In sum, this Example describes and demonstrates a WATSON assay, which is a nucleic acid detection method that builds on existing CRISPR-diagnostics and represents a unique strategy for designing and detecting multiple genomic targets while remaining substantially faster and easier to execute than current sequencing based tests. It leverages the two-step amplification and detection by Cas13, to ensure the unique capability of detecting very short nucleic fragments with high sensitivity and specificity and increases the clinical sensitivity and improves existing cfDNA strategies through tiling across the pathogen genome. When applied to clinical samples, the WATSON assay is able to sensitively detect an exemplary pathogen cfDNA in patients (those with active pulmonary tuberculosis) and demonstrates the potential to perform substantially better than previously reported amplification based methods for the same exemplary target pathogen. Importantly, this Example reveals that detectable DNA of pathogens such as Mtb can be found in the plasma of a high frequency of patients with pulmonary TB, the power of tiling to improve the ability to detect it, and the feasibility of the WATSON assay as a diagnostic test, such as a point-of-care diagnostic.

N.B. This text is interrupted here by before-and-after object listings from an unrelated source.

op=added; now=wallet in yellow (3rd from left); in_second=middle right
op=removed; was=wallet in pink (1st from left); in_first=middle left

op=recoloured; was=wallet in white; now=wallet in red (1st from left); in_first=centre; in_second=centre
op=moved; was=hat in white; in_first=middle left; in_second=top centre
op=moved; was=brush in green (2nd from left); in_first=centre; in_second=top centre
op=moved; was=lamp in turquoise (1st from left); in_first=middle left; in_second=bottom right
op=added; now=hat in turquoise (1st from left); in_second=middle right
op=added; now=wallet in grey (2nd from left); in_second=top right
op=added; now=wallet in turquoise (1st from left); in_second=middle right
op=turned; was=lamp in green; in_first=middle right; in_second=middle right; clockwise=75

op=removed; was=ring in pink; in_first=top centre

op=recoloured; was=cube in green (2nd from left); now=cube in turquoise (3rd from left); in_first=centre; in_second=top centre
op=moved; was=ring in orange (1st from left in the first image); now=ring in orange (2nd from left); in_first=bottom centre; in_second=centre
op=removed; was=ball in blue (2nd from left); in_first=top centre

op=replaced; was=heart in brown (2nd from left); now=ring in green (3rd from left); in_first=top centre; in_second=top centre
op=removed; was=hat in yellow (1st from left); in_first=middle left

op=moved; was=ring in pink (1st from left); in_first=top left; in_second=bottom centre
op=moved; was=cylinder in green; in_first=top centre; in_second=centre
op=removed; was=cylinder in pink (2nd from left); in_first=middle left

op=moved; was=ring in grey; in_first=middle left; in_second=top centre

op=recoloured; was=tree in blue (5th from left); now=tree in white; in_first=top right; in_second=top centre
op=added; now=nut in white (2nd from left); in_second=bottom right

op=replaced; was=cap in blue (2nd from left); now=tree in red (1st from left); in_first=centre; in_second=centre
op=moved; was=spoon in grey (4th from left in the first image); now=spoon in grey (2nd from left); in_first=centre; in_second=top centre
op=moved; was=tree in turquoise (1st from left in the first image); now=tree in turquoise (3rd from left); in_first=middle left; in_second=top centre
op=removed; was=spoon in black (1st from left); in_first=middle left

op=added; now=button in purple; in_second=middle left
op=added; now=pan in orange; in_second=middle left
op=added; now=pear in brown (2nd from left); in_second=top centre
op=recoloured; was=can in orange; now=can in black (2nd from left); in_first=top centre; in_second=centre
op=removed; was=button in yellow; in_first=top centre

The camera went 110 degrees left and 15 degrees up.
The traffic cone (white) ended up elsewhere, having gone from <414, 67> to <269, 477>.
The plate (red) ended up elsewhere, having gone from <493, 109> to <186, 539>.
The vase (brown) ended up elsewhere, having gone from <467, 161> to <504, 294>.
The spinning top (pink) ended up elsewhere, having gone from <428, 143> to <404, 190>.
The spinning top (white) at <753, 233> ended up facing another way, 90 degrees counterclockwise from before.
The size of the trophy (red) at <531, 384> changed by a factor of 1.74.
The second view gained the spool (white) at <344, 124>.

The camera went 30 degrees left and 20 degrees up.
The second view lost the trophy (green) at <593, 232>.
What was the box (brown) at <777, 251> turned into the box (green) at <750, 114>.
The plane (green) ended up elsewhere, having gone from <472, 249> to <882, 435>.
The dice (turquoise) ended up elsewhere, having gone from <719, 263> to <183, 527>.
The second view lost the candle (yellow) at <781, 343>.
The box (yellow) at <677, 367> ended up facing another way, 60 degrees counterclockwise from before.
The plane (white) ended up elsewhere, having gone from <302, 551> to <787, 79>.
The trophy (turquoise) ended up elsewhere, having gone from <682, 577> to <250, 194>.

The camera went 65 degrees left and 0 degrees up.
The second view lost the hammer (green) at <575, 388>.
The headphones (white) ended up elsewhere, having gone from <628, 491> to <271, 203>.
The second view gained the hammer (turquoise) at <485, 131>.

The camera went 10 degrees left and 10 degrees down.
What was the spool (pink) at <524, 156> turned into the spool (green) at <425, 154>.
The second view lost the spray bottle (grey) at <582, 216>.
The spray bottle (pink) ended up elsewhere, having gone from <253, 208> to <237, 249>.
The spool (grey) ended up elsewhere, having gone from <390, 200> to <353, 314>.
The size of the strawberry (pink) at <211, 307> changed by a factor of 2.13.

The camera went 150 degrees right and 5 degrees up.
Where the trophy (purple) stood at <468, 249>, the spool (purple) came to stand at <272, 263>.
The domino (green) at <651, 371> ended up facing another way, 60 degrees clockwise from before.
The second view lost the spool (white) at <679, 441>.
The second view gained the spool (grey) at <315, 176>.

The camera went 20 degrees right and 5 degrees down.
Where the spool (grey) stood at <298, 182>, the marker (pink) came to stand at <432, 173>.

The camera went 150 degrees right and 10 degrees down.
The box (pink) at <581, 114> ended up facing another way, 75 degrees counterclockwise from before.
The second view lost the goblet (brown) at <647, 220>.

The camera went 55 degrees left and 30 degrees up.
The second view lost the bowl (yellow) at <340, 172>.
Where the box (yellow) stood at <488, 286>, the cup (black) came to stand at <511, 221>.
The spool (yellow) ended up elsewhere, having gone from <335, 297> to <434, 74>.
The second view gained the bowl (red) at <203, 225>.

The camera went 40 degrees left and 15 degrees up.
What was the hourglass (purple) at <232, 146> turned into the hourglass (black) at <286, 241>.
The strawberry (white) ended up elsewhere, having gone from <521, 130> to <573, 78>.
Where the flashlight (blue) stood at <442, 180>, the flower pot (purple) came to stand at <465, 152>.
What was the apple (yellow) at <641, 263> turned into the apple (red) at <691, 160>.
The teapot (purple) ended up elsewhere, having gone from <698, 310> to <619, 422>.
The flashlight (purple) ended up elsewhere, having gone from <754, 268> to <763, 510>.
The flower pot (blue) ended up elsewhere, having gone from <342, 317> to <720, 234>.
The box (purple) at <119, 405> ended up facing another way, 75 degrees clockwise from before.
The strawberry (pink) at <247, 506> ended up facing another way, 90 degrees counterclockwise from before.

Computational analysis was done using custom Python scripts. Complete, closed genome sequences without gaps were used to identify suitable targets. They were downloaded from NCBI and included 267 whole genome sequences of the Mycobacterium tuberculosis complex (MTBC), 88 sequences from non-tuberculous mycobacteria (NTMs), and the reference human genome (GRCh38.p11 [https://www.ncbi.nlm. nih.gov/assembly/GCF_000001405.40])) The reference MTB sequence (H37Rv, accession: NC_000962) was broken down into a sliding set of 28-mers. The total number of 28-mers generated was 4,411,504 (i.e., the size of the genome minus 28). These 28-mers were then tested for alignment with all other MTBC sequences (‘in-group’), as well as NTMs and human genome (‘out-group’), using a fast sequence alignment tool (Bowtie2.) 28-mers that were one or fewer SNPs apart across all MTBC sequences were defined as the conserved targets (77% of all targets). These 28-mers were then screened to exclude any that were less than 4 SNPs away from any part of the out-group genomes. The remaining targets (65% of original) were then mapped back to the reference genome (H37Rv) and these genomic regions were used for further analysis.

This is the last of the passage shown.